Streaming Wars: Netflix Traffic Gets Throttled By Broadband Companies, Leading To "Unwatchable" Results - 

For years, the Netflix streaming business has been growing like a parasite, happy to piggyback on established broadband infrastructures, where the broadband companies themselves have becomes competitors to Netflix for both distribution and content. Until now. Emboldened by the recent Net Neutrality ruling, which has put bandwidth hogs like Netflix which at last check was responsible for over 30% of all downstream US internet traffic...

... broadband providers are finally making their move, and in a preliminary salvo whose ultimate compromise will be NFLX paying lots of money, have started to throttle Netflix traffic. The WSJ reports that the war between the broadband-ers and the video streaming company has finally emerged from the "cold" phase and is fully hot.

Netflix Inc. subscribers have seen a lot more spinning wheels lately as they wait for videos to load, thanks to a standoff deep in the Internet.

The online-video service has been at odds with Verizon Communications Inc.
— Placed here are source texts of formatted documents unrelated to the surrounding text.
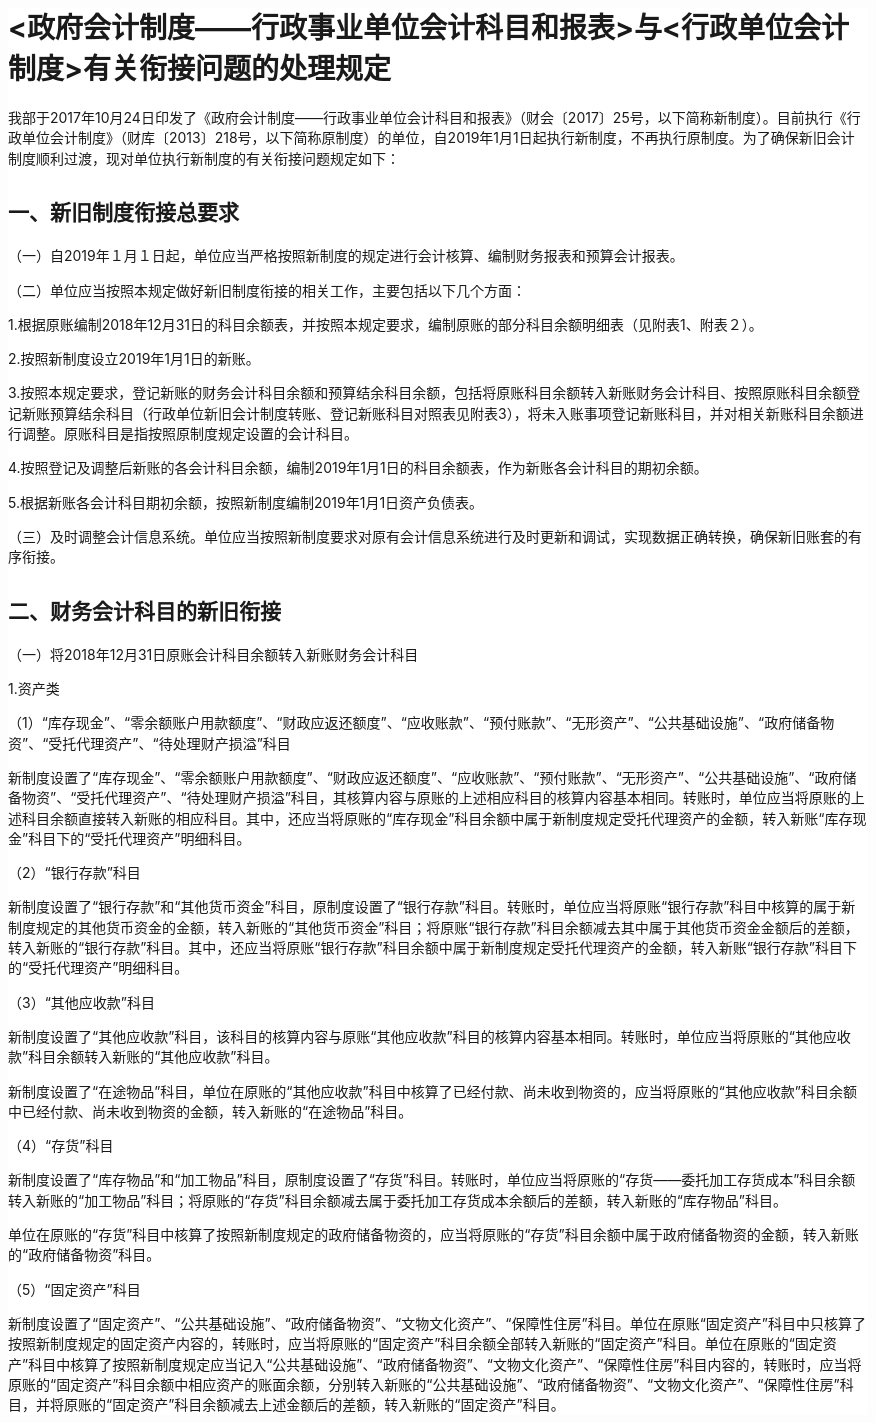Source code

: # <政府会计制度——行政事业单位会计科目和报表>与<行政单位会计制度>有关衔接问题的处理规定

我部于2017年10月24日印发了《政府会计制度——行政事业单位会计科目和报表》（财会〔2017〕25号，以下简称新制度）。目前执行《行政单位会计制度》（财库〔2013〕218号，以下简称原制度）的单位，自2019年1月1日起执行新制度，不再执行原制度。为了确保新旧会计制度顺利过渡，现对单位执行新制度的有关衔接问题规定如下：

## 一、新旧制度衔接总要求

（一）自2019年１月１日起，单位应当严格按照新制度的规定进行会计核算、编制财务报表和预算会计报表。

（二）单位应当按照本规定做好新旧制度衔接的相关工作，主要包括以下几个方面：

1.根据原账编制2018年12月31日的科目余额表，并按照本规定要求，编制原账的部分科目余额明细表（见附表1、附表２）。

2.按照新制度设立2019年1月1日的新账。

3.按照本规定要求，登记新账的财务会计科目余额和预算结余科目余额，包括将原账科目余额转入新账财务会计科目、按照原账科目余额登记新账预算结余科目（行政单位新旧会计制度转账、登记新账科目对照表见附表3），将未入账事项登记新账科目，并对相关新账科目余额进行调整。原账科目是指按照原制度规定设置的会计科目。

4.按照登记及调整后新账的各会计科目余额，编制2019年1月1日的科目余额表，作为新账各会计科目的期初余额。

5.根据新账各会计科目期初余额，按照新制度编制2019年1月1日资产负债表。

（三）及时调整会计信息系统。单位应当按照新制度要求对原有会计信息系统进行及时更新和调试，实现数据正确转换，确保新旧账套的有序衔接。

## 二、财务会计科目的新旧衔接

（一）将2018年12月31日原账会计科目余额转入新账财务会计科目

1.资产类

（1）“库存现金”、“零余额账户用款额度”、“财政应返还额度”、“应收账款”、“预付账款”、“无形资产”、“公共基础设施”、“政府储备物资”、“受托代理资产”、“待处理财产损溢”科目

新制度设置了“库存现金”、“零余额账户用款额度”、“财政应返还额度”、“应收账款”、“预付账款”、“无形资产”、“公共基础设施”、“政府储备物资”、“受托代理资产”、“待处理财产损溢”科目，其核算内容与原账的上述相应科目的核算内容基本相同。转账时，单位应当将原账的上述科目余额直接转入新账的相应科目。其中，还应当将原账的“库存现金”科目余额中属于新制度规定受托代理资产的金额，转入新账“库存现金”科目下的“受托代理资产”明细科目。

（2）“银行存款”科目

新制度设置了“银行存款”和“其他货币资金”科目，原制度设置了“银行存款”科目。转账时，单位应当将原账“银行存款”科目中核算的属于新制度规定的其他货币资金的金额，转入新账的“其他货币资金”科目；将原账“银行存款”科目余额减去其中属于其他货币资金金额后的差额，转入新账的“银行存款”科目。其中，还应当将原账“银行存款”科目余额中属于新制度规定受托代理资产的金额，转入新账“银行存款”科目下的“受托代理资产”明细科目。

（3）“其他应收款”科目

新制度设置了“其他应收款”科目，该科目的核算内容与原账“其他应收款”科目的核算内容基本相同。转账时，单位应当将原账的“其他应收款”科目余额转入新账的“其他应收款”科目。

新制度设置了“在途物品”科目，单位在原账的“其他应收款”科目中核算了已经付款、尚未收到物资的，应当将原账的“其他应收款”科目余额中已经付款、尚未收到物资的金额，转入新账的“在途物品”科目。

（4）“存货”科目

新制度设置了“库存物品”和“加工物品”科目，原制度设置了“存货”科目。转账时，单位应当将原账的“存货——委托加工存货成本”科目余额转入新账的“加工物品”科目；将原账的“存货”科目余额减去属于委托加工存货成本余额后的差额，转入新账的“库存物品”科目。

单位在原账的“存货”科目中核算了按照新制度规定的政府储备物资的，应当将原账的“存货”科目余额中属于政府储备物资的金额，转入新账的“政府储备物资”科目。

（5）“固定资产”科目

新制度设置了“固定资产”、“公共基础设施”、“政府储备物资”、“文物文化资产”、“保障性住房”科目。单位在原账“固定资产”科目中只核算了按照新制度规定的固定资产内容的，转账时，应当将原账的“固定资产”科目余额全部转入新账的“固定资产”科目。单位在原账的“固定资产”科目中核算了按照新制度规定应当记入“公共基础设施”、“政府储备物资”、“文物文化资产”、“保障性住房”科目内容的，转账时，应当将原账的“固定资产”科目余额中相应资产的账面余额，分别转入新账的“公共基础设施”、“政府储备物资”、“文物文化资产”、“保障性住房”科目，并将原账的“固定资产”科目余额减去上述金额后的差额，转入新账的“固定资产”科目。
VZ and other broadband providers for months over how much Netflix streaming content they will carry without being paid additional fees.

Now the long simmering conflict has heated up and is slowing Netflix, in particular, on Verizon's fiber-optic FiOS service, where Netflix says its average prime-time speeds dropped by 14% last month. The slowdown comes as Netflix is rolling out the new season of its Emmy-winning series "House of Cards."
Not surprisingly, Netflix wants broadband companies to hook up to its new video-distribution network without paying them fees for carrying its traffic. But the biggest U.S. providers—Verizon, Comcast, Time Warner Cable and AT&T Inc. —have resisted, insisting on compensation.

And while there is no legal basis with which Netflix can be pushed to pay for traffic, backbone companies are quietly putting the squeeze on the House of Cards maker where it hurts most: watching enjoyment.

Until the standoff gets resolved, the bulk of Netflix's traffic continues to flow across Internet intermediaries, including low-cost carrier Cogent Communications Group Inc. People familiar with Cogent's and Netflix's thinking say the cable and telephone companies are delaying upgrading existing connections. Executives at major broadband providers, meanwhile, privately blame the traffic jam on Netflix's refusal to distribute its traffic more efficiently.

Netflix said it carefully plans its routing to make sure customers have the best experience possible. Verizon said it treats all Internet traffic equally. Neither side is budging, people familiar with the matter said, leading to growing congestion.
The result is that the speed of NFLX traffic is crashing, something which will make watching its High Definition content increasingly more unpleasant as buffering times mean more time sitting watching spinning circle, and less time watching content.